--- INSTRUCTION ---
Write out the text of every item again, substituting "Parker" for each "Park" and changing nothing else. Leave the pictures out.

--- Saved entries ---
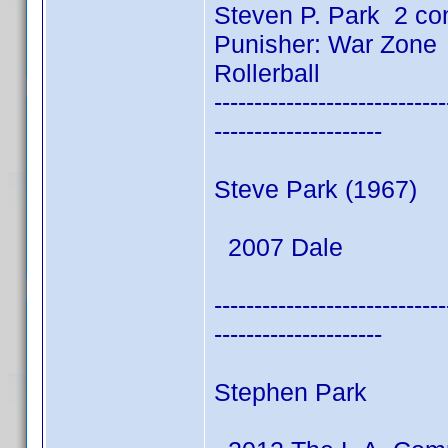
Steven P. Park 2 co
Punisher: War Zone
Rollerball
-----------------------------
---------------------
Steve Park (1967)
2007 Dale
-----------------------------
---------------------
Stephen Park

--- EXERCISE RESULT ---
Steven P. Parker 2 co
Punisher: War Zone
Rollerball
-----------------------------
---------------------
Steve Parker (1967)
2007 Dale
-----------------------------
---------------------
Stephen Parker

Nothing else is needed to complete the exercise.